とても難解な本だった。著者は、脆さに着目することが大事だという。脆いの反対が、反脆い(はんもろい)だ。
不確実なことに対して、筆者が推奨するのがバーベル戦略。バーベルは、両端が極端に重くて、中央には何もない形をしている。
これと同じように、極端な安全策と極端なリスクテイクをとったほうが成功する可能性が高いと考えている。
例えば、過去の偉大な作家は、外交官や公務員とある程度時間のある仕事に就きながら、一方で執筆をしていた。森鴎外などが該当する。
バーベル戦略は、不確実性を排除するのではなく、不確実性を手なずけることにつながる。
ブラック・スワンとは、巨大な影響をもたらす、大規模で、予測不能で、突発的な事象を意味している。

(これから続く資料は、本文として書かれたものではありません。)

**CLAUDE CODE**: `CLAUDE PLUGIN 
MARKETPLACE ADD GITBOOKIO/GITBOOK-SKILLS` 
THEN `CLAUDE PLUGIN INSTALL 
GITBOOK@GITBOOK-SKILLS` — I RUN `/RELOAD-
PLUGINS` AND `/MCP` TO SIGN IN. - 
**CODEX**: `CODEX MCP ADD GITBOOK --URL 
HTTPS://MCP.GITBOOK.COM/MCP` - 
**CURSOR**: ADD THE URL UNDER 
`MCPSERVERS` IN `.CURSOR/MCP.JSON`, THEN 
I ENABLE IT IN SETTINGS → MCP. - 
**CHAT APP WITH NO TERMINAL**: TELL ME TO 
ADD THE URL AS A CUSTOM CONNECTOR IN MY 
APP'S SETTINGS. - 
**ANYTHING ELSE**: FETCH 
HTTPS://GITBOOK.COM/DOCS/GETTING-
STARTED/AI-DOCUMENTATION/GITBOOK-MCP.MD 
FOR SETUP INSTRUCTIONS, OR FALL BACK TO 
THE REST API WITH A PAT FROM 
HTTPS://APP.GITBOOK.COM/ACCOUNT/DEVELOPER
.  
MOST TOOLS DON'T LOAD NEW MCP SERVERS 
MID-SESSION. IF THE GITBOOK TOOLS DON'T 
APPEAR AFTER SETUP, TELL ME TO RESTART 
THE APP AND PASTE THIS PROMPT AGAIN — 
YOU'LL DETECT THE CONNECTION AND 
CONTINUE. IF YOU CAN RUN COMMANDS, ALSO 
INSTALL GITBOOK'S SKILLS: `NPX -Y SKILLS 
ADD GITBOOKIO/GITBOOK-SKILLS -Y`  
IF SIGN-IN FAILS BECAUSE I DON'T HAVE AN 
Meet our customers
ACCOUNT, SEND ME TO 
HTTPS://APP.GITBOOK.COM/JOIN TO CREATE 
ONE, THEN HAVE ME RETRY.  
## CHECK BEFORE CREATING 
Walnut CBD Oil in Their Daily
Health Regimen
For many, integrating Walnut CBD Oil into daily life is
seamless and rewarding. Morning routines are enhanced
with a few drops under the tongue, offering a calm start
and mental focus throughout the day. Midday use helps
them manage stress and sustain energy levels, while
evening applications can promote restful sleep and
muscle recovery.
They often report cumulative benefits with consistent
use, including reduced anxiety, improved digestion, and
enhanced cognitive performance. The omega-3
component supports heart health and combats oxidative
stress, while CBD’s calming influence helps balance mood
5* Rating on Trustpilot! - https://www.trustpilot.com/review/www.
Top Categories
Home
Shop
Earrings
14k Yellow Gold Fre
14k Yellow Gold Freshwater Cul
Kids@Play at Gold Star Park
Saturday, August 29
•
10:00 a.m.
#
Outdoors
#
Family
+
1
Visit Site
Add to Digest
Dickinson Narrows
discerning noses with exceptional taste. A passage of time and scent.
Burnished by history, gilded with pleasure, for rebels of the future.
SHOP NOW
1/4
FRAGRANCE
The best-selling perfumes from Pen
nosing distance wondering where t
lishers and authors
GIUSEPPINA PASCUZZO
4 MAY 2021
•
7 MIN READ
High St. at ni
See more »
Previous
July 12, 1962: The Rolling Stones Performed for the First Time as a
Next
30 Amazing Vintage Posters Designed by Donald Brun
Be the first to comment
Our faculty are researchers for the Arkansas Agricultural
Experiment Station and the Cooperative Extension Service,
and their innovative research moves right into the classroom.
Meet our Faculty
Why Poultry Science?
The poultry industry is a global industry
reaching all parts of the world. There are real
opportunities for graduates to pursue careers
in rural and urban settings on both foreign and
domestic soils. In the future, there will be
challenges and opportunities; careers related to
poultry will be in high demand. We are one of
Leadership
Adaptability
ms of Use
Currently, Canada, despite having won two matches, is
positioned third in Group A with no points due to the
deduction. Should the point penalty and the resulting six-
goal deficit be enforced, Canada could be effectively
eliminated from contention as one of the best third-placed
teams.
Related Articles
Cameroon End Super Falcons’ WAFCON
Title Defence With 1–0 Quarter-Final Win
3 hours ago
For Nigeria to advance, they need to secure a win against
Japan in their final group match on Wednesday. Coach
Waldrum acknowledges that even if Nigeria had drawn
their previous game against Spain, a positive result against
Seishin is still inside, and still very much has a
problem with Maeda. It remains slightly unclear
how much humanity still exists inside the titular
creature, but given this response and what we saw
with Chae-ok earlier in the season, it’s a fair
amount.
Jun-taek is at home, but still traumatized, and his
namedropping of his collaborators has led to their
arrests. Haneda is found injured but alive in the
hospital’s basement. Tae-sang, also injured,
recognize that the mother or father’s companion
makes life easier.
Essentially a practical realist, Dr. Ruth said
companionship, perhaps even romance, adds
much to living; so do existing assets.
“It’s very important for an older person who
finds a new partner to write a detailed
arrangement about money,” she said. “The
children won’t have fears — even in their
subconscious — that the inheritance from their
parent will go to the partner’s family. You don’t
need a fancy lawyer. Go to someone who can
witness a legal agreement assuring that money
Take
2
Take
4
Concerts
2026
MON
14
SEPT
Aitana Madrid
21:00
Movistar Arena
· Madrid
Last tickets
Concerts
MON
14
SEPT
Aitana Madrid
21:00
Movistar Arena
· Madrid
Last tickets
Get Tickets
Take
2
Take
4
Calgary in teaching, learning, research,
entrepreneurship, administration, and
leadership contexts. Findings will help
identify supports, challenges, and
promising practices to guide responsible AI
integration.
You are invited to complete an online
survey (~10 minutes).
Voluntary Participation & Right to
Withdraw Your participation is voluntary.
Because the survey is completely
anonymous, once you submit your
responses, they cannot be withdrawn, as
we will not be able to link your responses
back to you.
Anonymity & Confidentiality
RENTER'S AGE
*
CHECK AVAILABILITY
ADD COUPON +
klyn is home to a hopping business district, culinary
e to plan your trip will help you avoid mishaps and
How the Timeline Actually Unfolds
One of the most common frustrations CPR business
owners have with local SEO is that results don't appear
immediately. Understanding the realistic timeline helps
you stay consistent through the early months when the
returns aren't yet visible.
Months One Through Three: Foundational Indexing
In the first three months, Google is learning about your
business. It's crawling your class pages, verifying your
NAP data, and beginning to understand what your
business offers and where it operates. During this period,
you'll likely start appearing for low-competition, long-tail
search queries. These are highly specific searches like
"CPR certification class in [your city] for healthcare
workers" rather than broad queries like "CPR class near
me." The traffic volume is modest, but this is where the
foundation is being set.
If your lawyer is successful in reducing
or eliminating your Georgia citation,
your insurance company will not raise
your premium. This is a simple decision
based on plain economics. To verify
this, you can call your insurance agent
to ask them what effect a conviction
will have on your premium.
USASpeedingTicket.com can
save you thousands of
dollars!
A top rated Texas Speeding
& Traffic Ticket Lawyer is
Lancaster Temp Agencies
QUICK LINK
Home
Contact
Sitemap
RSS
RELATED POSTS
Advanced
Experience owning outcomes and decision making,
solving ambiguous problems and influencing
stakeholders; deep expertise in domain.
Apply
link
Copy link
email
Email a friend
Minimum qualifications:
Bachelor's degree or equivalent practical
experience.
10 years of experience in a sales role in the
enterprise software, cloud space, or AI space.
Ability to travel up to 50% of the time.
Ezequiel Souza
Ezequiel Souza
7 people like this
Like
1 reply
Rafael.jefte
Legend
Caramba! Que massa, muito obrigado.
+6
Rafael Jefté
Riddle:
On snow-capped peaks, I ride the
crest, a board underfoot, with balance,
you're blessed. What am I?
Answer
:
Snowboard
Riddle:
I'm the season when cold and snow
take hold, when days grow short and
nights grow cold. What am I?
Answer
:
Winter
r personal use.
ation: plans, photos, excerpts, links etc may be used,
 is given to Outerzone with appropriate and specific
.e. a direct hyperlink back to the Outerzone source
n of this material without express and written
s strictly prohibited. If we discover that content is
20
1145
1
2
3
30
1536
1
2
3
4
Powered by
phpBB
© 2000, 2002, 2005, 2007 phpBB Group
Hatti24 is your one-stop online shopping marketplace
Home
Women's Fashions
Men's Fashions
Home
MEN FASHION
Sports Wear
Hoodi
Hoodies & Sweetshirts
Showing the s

私たちは、ブラック・スワンを追跡することなど到底無理だし、衝撃の起こる確率を測定することもできない
月並みの国と果ての国が興味深い。
月並みの国とは、毎日小さな変動があるものの、ブラックスワンのような大きな変動が一気に来ないシステムのこと。
果ての国とは、普段の変動は少ないのに、何かの機会でとてつもない変更が起こるシステムのこと。
例えば、私たちの体重が月並みの国。現在の新型コロナ騒ぎは、果ての国の現象。中央集権型の政府にはうまく適応できるが、果ての国に対しては無力である傾向が高い。
また、よいシステムと、悪いシステムの話も印象的だった。
よいシステムは、失敗が起きるにしても小さく、独立している。
例えば、航空業界。飛行機は、墜落する度、次の墜落の可能性が小さくなる。
反対に、銀行は破綻すると、次に破綻する可能性が高くなる。